In many ways, The Office and Mad Men are polar opposites; the former is a half-hour sitcom rooted in excruciating cringe-humor, while the latter is a somber and thoughtful period piece. But when examining the shows’ respective birthday episodes, it becomes clear that their protagonists represent two sides of the same coin. Both businessmen swept up in corporate America, they embody a resistance against the ever-shifting definition of the so-called “modern man.”
On Mad Men, Don Draper’s (Jon Hamm) birthday episode, “A Little Kiss,” comes at the beginning of Season 5. The episode starts with a protest. It’s 1966, and a crowd of people are marching in favor of equal opportunity in employment regardless of race. An old-fashioned man, Don is resistant to the concept of change, and is adamant that things stay the way they are.

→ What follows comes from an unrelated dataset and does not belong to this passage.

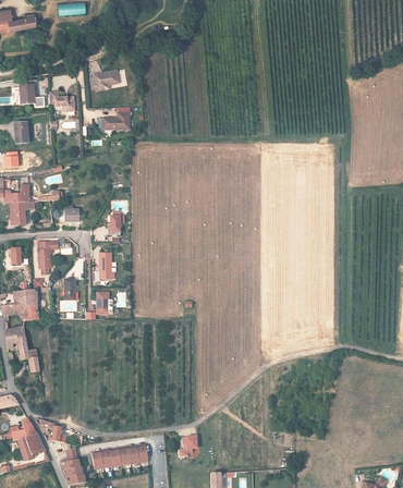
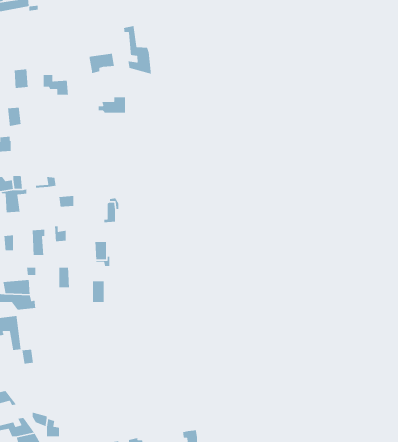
building: none -> [123,25,152,75]

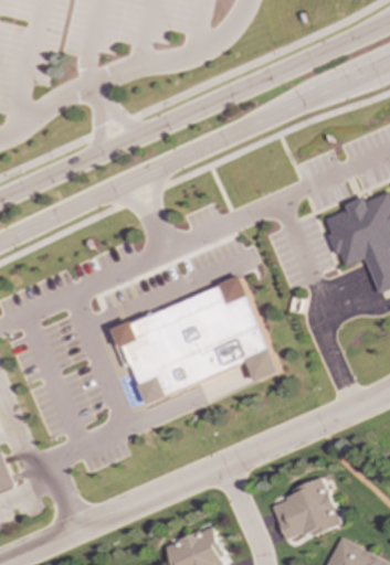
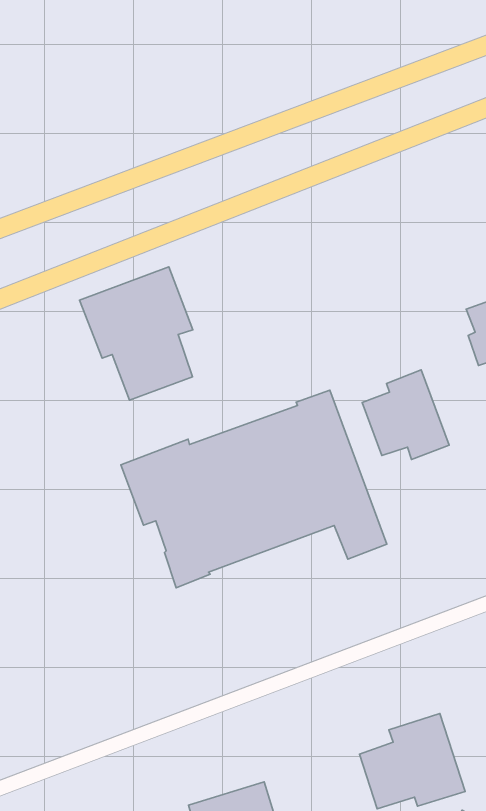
building: none -> [80,267,193,400]
building: none -> [362,370,449,459]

And while on first (and second and third) glance, the buffoonish, desperate Michael Scott is nothing like the slick, old-fashioned-drinking womanizer Don Draper, they both represent the same thing: an opposition to change in a modernizing world that threatens to leave them behind. From Season 1 of The Office, the Scranton, Pennsylvania branch of the Dunder Mifflin paper company overseen by Michael Scott is on the precipice of demise. And the obliteration of the paper business is only destined to get worse: in the early 2000s, when The Office is set, the internet was rapidly increasing in popularity, and with it, physical paper was becoming less valuable.
But Michael is still desperate to uphold the ideal of a sales-based workplace, and, ultimately, the modern corporate man. In “Michael’s Birthday,” he fights to be the center of attention, which reflects his daily struggles to persuade his employees of the importance of the “boss” figure in a society where workplace hierarchies are becoming more and more arbitrary. Michael’s bid for the spotlight is ultimately overshadowed by his employee, Kevin (Brian Baumgartner), who is awaiting a potential skin cancer diagnosis. A lack of regard from Michael’s subordinates for his birthday—paired with the fact that the primary thing he is vying for on his birthday is recognition—indicates the fact that, without these hierarchies, Michael would feel utterly displaced in his life.
Unlike Michael, at Don’s birthday party, he is the center of attention; and, unlike Michael, he doesn’t want to be. Don’s new wife, Megan (Jessica Paré), throws him a surprise party against the advice of his co-worker Peggy (Elisabeth Moss), who knows he isn’t fond of being made a fuss over. At the party, Megan performs a provocative dance for Don in front of all of his coworkers. This moment epitomizes Don’s opposition to the changing times, as a birthday present is often a signifier of who a loved one thinks you are. Indeed, while Don consistently embodies the rigid traditionalism and privacy of the 1950s, Megan—particularly via her dance number—symbolizes the freewheeling optimism of the 1960s. And like Michael’s unwillingness to let go of the old-fashioned work model, Don is ultimately unable to coexist with his independent wife.
But an uncomfortable confrontation with the changing times isn’t the only thing Don comes head-to-head with in “A Little Kiss.” The case of his stolen identity (an issue that he seldom acknowledges) is brought up, as this isn’t Don’s real birthday, but rather the birthday of the man whose identity he nabbed ages ago. It is often suggested that, as a person gets older, they get closer to becoming who they really are, and approach their true identity with every passing birthday. And this is true for Don, who, with every opportunity he is given to push back against modernity, evolves more into the white-collar man he has spent the past couple decades posturing as. Similarly, in Breaking Bad, Walter White’s birthdays act as a vehicle that move him toward his true identity, while also existing as distinct markers of the changes in his life that reflect his descent into corruption and evil.